EXTRACTED TEXT ▸
****************************************
[proofplan]
We first compute the distribution of the sample mean directly from the characteristic function of a multivariate normal vector. For the covariance estimator, we temporarily replace the empirical centering by the true centering and apply the [multivariate central limit theorem](/theorems/1854) to the vector of products $Y_iY_i^\top-\Sigma$, where $Y_i=X_i-\mu$. The Gaussian fourth moment formula gives the limiting covariance, and the correction from replacing $\mu$ by $\widehat{\mu}_n$ is negligible after multiplication by $\sqrt n$. Finally, an [orthogonal decomposition](/theorems/436) of the Gaussian sample shows that the sample mean and the centred residual covariance are independent, so the joint limit has independent blocks.
[/proofplan]
[step:Compute the exact distribution of the scaled sample mean]
Let $(\Omega, \mathcal{F}, \mathbb{P})$ denote the probability space on which the sequence $(X_i)_{i \in \mathbb{N}}$ is defined. Let $\mathcal{B}(\mathbb{R}^p)$ denote the Borel $\sigma$-algebra on $\mathbb{R}^p$, and for each $i \in \mathbb{N}$ regard $X_i$ as the measurable random vector
\begin{align*}
X_i:(\Omega, \mathcal{F}) &\to (\mathbb{R}^p, \mathcal{B}(\mathbb{R}^p)).
\end{align*}
For each $i \in \{1,\dots,n\}$, define the centred random vector
\begin{align*}
Y_i:\Omega &\to \mathbb{R}^p, \\
\omega &\mapsto X_i(\omega)-\mu .
\end{align*}
Then $Y_1,\dots,Y_n$ are independent and identically distributed as $\mathcal{N}_p(0,\Sigma)$. Define
\begin{align*}
Z_n:\Omega &\to \mathbb{R}^p, \\
\omega &\mapsto \sqrt{n}(\widehat{\mu}_n(\omega)-\mu)
= \frac{1}{\sqrt n}\sum_{i=1}^{n}Y_i(\omega).
\end{align*}
For $t \in \mathbb{R}^p$, the characteristic function of $Y_i$ is
\begin{align*}
\mathbb{E}\left[e^{i t^\top Y_i}\right]
=
\exp\left(-\frac{1}{2}t^\top \Sigma t\right).
\end{align*}
Using independence,
\begin{align*}
\mathbb{E}\left[e^{i t^\top Z_n}\right]
&=
\prod_{i=1}^{n}\mathbb{E}\left[e^{i t^\top Y_i/\sqrt n}\right] \\
&=
\left[
\exp\left(-\frac{1}{2n}t^\top \Sigma t\right)
\right]^n \\
&=
\exp\left(-\frac{1}{2}t^\top \Sigma t\right).
****************************************
ACTIONS TO TAKE ▸
1) In the proof, rename "sample mean" to "empirical mean" in the passage starting with "[proofplan]" and going on through "has independent blocks.", and write out the result.
2) Carry the proof about the sample mean and covariance further from its last line.
The listing after this comes from a separate source.
****************************************
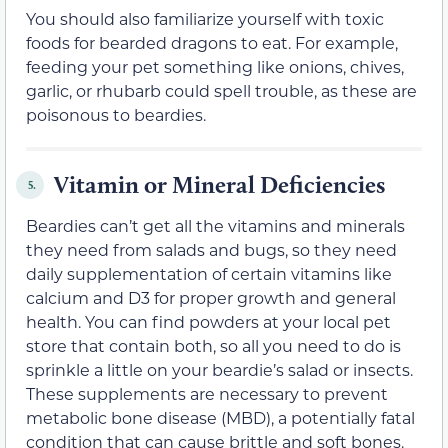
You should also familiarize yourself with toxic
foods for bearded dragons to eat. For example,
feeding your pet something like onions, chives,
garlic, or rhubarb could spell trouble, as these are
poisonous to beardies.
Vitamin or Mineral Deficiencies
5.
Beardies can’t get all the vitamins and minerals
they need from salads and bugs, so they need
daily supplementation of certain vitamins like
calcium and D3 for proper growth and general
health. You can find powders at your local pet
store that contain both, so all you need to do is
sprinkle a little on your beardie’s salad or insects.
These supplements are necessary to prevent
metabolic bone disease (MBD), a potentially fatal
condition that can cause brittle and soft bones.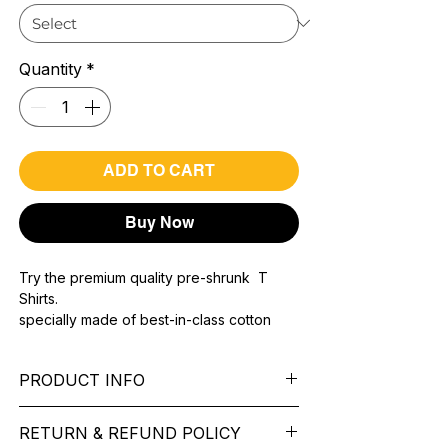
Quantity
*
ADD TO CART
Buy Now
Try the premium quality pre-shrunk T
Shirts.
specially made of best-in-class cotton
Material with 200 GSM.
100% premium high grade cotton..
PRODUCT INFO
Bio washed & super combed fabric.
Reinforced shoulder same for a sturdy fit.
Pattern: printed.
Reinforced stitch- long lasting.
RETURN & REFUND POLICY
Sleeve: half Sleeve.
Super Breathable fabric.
****************************************
ANSWERS BELOW ▸
1)
[proofplan]
We first compute the distribution of the empirical mean directly from the characteristic function of a multivariate normal vector. For the covariance estimator, we temporarily replace the empirical centering by the true centering and apply the [multivariate central limit theorem](/theorems/1854) to the vector of products $Y_iY_i^\top-\Sigma$, where $Y_i=X_i-\mu$. The Gaussian fourth moment formula gives the limiting covariance, and the correction from replacing $\mu$ by $\widehat{\mu}_n$ is negligible after multiplication by $\sqrt n$. Finally, an [orthogonal decomposition](/theorems/436) of the Gaussian sample shows that the empirical mean and the centred residual covariance are independent, so the joint limit has independent blocks.

2)
\end{align*}
This is the characteristic function of $\mathcal{N}_p(0,\Sigma)$, so $Z_n \sim \mathcal{N}_p(0,\Sigma)$ for every $n$. Hence
\begin{align*}
\sqrt n(\widehat{\mu}_n-\mu)\xrightarrow{d}\mathcal{N}_p(0,\Sigma).
\end{align*}
[/step]
[step:Apply the multivariate central limit theorem to the true-centred covariance]
Define the true-centred covariance fluctuation
\begin{align*}
A_n:\Omega &\to \mathbb{R}^{p \times p}, \\
\omega &\mapsto \frac{1}{n}\sum_{i=1}^{n}Y_i(\omega)Y_i(\omega)^\top-\Sigma .
\end{align*}
Also define the product vector
\begin{align*}
V_i:\Omega &\to \mathbb{R}^{p^2}, \\
\omega &\mapsto \operatorname{vec}\left(Y_i(\omega)Y_i(\omega)^\top-\Sigma\right).
\end{align*}
Then $V_1,V_2,\dots$ are independent and identically distributed, $\mathbb{E}[V_i]=0$, and every second moment is finite because Gaussian random variables have finite moments of all orders. Define the covariance matrix $\Gamma \in \mathbb{R}^{p^2 \times p^2}$ by
\begin{align*}
\Gamma := \operatorname{Cov}(V_1).
\end{align*}
The hypotheses of the multivariate [central limit theorem](/theorems/1848) are therefore satisfied: the summands are independent and identically distributed in $\mathbb{R}^{p^2}$, have mean zero, and have finite second moments. The multivariate [central limit theorem](/theorems/521) gives
\begin{align*}
\sqrt n\,\operatorname{vec}(A_n)
=
\frac{1}{\sqrt n}\sum_{i=1}^{n}V_i
\xrightarrow{d}
\mathcal{N}_{p^2}(0,\Gamma).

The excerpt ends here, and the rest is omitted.